Como acontece? "Provavelmente, é uma doença priônica", esclarece o médico, mergulhando fundo na ciência. Príons são proteínas que, embora sejam apenas isso —proteínas!— contaminam uma célula e depois a vizinha e depois a outra, tentando explicar de um jeito simples. Aliás, uma das terapias investigadas para conter o Parkinson lança mão de anticorpos monoclonais, isto é, anticorpos fabricados sob medida em laboratório para barrar as bandidas. "Esses estudos já estão em fase 2", conta o professor

Como anda o tratamento

Alguns remédios, como os anticolinérgicos — eles relaxam a musculatura lisa e, com isso, reduzem os tremores— são usados desde a década de 1960. O problema é que, nos primeiros anos, causavam um inferno à parte: náuseas sem fim, tonturas, problemas de pressão.

Outras medicações ou imitam a dopamina ou inibem a enzima capaz de quebrar essa molécula, prolongando a sua ação e, digamos, otimizando o seu estoque reduzido no cérebro acometido pelo Parkinson. O problema é que até hoje alguns pacientes, de cara, não suportam os efeitos colaterais. "E, para outros, que em um primeiro momento se dão bem, a lua-de-mel um dia termina, com os remédios deixando de agir ou aparecendo seus efeitos adversos", lamenta informar o cirurgião. Em geral, isso costuma ocorrer depois de quatro anos ou mais tomando a medicação.

É quando os medicamentos falham de saída ou quando o paciente se torna refratário aos seus benefícios que a terapia de estimulação cerebral entra em cena. "Hoje, implantamos o dispositivo no cérebro de um paciente em cerca de três horas", conta, risonho, o neurocirurgião. No passado, até por falta de modernos exames de imagem apontando as áreas problemáticas durante o próprio procedimento, a operação consumia umas oito horas.

Uma fileira de eletrodos fica instalada no cérebro, conectada a uma extensão que, sob a pele, desce da cabeça passando pelo pescoço até alcançar a área superior do peito. É ali que fica o neuroestimulador, também implantado, feito um marca-passo cardíaco. "Ele produz o pulsos elétricos necessários para áreas específicas do cérebro, modulando cada uma delas. Os aparelhinhos modernos conseguem analisar até mesmo a atividade elétrica das áreas vizinhas àquelas que já estão alteradas", diz o neurocirurgião.

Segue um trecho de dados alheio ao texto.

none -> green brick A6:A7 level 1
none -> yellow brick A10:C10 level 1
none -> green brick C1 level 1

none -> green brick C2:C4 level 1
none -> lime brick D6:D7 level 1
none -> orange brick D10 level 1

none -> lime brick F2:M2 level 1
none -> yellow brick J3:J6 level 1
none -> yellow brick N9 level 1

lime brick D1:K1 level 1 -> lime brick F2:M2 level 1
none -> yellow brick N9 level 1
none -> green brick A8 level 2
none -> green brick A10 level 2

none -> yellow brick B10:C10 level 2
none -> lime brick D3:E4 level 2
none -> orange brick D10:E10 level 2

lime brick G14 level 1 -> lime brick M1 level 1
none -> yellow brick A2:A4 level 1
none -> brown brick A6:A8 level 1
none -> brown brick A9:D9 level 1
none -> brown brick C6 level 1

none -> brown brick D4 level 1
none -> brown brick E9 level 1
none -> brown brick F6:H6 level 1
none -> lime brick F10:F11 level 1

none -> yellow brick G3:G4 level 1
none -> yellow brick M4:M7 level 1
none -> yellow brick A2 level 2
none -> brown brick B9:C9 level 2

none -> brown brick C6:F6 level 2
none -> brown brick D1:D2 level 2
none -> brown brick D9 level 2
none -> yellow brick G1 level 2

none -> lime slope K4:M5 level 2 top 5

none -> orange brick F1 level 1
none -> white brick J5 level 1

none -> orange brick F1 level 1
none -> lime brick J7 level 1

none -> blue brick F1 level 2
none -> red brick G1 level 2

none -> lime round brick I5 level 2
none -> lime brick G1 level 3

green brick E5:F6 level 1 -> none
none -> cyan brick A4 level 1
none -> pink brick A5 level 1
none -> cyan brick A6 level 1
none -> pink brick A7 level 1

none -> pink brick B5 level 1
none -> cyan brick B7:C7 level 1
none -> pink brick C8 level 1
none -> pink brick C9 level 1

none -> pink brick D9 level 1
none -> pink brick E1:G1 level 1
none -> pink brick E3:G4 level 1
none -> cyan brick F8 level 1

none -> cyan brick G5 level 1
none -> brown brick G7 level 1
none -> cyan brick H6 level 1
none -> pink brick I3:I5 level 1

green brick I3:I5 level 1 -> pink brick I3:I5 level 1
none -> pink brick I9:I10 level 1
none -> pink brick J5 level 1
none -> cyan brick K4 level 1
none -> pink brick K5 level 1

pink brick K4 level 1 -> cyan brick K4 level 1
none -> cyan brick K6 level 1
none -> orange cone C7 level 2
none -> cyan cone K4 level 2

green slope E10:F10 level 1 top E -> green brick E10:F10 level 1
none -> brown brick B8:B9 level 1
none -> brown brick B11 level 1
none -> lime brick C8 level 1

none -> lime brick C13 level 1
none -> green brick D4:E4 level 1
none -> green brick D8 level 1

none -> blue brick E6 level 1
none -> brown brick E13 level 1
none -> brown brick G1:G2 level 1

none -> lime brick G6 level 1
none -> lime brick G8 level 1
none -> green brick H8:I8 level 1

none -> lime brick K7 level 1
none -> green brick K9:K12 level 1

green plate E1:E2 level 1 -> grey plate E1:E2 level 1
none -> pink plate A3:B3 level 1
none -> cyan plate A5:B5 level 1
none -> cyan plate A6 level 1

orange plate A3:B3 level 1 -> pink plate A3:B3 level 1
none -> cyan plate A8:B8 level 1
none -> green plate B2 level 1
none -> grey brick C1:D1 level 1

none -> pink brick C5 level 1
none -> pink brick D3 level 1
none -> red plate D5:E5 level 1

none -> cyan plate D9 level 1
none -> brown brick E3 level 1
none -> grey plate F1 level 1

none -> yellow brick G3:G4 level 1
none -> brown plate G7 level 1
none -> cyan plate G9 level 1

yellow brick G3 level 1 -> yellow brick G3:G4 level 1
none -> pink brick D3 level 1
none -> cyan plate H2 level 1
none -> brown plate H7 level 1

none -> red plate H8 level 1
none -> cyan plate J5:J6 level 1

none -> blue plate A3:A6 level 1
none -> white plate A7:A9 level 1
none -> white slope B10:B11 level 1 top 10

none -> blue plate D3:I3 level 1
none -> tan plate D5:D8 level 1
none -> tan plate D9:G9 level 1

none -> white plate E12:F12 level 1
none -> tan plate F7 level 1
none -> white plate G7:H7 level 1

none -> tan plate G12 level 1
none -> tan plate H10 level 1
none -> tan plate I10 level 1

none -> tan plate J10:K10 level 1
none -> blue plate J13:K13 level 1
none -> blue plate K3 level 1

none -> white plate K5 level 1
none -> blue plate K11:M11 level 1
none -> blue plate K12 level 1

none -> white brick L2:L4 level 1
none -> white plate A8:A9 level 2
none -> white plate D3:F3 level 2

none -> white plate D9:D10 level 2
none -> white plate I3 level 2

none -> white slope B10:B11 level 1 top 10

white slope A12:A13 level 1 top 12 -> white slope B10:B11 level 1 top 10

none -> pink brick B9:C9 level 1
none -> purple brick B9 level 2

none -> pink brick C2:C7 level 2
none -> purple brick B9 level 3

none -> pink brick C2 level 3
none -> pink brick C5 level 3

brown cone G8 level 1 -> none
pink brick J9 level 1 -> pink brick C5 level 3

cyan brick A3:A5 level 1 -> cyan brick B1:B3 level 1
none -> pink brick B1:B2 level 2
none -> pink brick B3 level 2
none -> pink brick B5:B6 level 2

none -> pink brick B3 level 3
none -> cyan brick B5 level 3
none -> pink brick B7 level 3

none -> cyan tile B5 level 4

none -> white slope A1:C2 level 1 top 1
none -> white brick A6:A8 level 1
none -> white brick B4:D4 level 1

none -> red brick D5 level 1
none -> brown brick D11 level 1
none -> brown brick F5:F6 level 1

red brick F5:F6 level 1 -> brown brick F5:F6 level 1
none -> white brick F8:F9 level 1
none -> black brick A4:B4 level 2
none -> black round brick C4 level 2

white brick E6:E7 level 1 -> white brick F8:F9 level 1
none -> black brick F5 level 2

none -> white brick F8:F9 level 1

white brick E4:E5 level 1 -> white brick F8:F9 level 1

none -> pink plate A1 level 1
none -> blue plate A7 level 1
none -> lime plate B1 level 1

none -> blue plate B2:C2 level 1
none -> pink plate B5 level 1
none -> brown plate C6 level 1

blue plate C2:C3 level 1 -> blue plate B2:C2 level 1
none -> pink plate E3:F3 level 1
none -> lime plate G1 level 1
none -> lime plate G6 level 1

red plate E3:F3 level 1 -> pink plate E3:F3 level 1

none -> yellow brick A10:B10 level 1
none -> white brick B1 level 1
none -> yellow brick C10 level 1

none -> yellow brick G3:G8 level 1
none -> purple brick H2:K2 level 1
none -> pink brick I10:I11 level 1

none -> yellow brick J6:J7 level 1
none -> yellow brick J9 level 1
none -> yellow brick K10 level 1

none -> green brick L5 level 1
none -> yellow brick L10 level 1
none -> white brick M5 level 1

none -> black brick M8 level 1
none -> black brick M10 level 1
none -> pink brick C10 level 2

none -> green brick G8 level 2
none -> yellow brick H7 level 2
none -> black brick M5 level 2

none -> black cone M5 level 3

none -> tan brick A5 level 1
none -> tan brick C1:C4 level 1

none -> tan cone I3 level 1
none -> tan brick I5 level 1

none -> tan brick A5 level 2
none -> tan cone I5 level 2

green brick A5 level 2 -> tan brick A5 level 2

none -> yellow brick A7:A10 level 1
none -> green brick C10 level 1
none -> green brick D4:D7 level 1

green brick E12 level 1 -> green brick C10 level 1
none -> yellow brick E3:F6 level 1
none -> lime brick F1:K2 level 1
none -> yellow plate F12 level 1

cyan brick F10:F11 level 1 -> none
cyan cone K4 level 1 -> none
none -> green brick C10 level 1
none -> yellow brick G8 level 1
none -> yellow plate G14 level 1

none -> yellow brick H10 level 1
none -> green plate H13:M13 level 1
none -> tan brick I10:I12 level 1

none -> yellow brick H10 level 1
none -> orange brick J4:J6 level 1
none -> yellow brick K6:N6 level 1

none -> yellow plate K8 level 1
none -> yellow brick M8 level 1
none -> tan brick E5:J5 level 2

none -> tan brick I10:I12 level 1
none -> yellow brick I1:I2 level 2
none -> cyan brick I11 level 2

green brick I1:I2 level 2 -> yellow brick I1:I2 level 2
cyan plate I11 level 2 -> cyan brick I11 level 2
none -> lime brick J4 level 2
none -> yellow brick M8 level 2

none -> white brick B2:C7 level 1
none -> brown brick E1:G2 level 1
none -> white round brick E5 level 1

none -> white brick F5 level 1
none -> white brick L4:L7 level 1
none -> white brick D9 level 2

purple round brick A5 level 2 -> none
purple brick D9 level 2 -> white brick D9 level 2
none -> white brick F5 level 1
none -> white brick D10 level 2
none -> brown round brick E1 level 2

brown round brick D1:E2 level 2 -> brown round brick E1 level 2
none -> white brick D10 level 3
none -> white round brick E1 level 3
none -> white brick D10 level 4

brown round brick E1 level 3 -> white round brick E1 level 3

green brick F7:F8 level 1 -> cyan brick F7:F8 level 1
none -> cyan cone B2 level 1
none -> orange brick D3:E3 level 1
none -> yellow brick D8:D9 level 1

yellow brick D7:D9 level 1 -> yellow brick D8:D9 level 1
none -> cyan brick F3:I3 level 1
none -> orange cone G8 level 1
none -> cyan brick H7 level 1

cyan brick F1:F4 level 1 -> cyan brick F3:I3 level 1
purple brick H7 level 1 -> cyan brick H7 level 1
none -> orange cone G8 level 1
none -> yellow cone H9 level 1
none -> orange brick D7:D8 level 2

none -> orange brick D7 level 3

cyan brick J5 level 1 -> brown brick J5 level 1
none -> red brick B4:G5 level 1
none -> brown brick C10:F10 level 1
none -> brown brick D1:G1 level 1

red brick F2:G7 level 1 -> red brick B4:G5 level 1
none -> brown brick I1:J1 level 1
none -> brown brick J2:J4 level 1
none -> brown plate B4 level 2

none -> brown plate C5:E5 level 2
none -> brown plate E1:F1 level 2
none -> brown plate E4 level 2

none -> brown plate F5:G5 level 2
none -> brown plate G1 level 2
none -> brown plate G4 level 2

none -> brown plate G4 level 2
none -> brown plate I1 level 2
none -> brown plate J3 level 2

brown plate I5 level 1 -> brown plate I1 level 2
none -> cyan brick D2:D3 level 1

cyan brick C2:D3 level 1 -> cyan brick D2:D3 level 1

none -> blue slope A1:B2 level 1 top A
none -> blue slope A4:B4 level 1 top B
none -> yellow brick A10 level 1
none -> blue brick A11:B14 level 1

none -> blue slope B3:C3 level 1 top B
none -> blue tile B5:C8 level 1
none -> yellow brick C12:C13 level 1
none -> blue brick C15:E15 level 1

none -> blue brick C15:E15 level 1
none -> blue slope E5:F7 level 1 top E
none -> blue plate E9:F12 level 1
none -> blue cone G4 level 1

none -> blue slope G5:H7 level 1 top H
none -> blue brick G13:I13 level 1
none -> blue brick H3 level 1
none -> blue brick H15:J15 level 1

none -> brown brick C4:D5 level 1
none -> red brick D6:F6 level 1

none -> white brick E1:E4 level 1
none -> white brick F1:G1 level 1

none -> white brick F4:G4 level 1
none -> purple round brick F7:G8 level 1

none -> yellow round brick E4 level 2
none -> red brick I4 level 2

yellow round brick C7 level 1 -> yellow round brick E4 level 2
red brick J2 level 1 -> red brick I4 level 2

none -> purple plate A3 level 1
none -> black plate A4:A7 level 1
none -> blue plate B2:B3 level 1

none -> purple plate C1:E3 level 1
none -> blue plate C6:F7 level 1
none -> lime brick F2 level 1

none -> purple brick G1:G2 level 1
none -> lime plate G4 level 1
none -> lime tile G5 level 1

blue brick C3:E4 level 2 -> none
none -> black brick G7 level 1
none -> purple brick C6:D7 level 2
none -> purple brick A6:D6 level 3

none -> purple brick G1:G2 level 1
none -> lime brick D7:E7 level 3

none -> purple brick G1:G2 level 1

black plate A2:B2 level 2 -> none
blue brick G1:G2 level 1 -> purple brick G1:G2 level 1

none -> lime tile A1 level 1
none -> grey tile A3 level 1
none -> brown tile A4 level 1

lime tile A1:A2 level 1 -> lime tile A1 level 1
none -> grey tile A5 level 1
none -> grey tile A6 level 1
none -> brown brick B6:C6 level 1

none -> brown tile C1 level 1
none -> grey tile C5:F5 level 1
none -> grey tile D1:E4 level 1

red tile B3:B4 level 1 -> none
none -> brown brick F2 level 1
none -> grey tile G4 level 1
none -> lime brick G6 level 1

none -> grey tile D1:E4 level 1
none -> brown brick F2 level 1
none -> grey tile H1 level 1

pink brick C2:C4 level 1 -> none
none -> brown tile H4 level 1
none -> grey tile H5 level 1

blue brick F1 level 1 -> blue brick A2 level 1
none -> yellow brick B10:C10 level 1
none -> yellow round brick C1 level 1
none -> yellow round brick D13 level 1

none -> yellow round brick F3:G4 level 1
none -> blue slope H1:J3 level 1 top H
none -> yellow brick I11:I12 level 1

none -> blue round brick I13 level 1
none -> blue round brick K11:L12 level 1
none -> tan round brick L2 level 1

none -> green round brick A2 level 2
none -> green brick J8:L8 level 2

Segundo ele, com tanta informação, disponibilizada o tempo inteiro, o médico pode entender a evolução da doença com uma base concreta, real —e não apenas pelos relatos dos pacientes que, embora preciosos, podem ter uma dose elevada de subjetividade. "É possível até mesmo diminuir os pulsos ou interromper por uns dias esses estímulos elétricos, se determinada área está funcionando bem, o que promove um descanso para os seus neurônios e prolonga a vida útil da bateria."

A grande dúvida, sobre a qual nenhum cientista publicou por enquanto, é se tirar o ruído impediria o telefone sem fio do Parkinson de alcançar as regiões mais elevadas do cérebro. Mas só o fato de se pensar nessa possibilidade já é sensacional.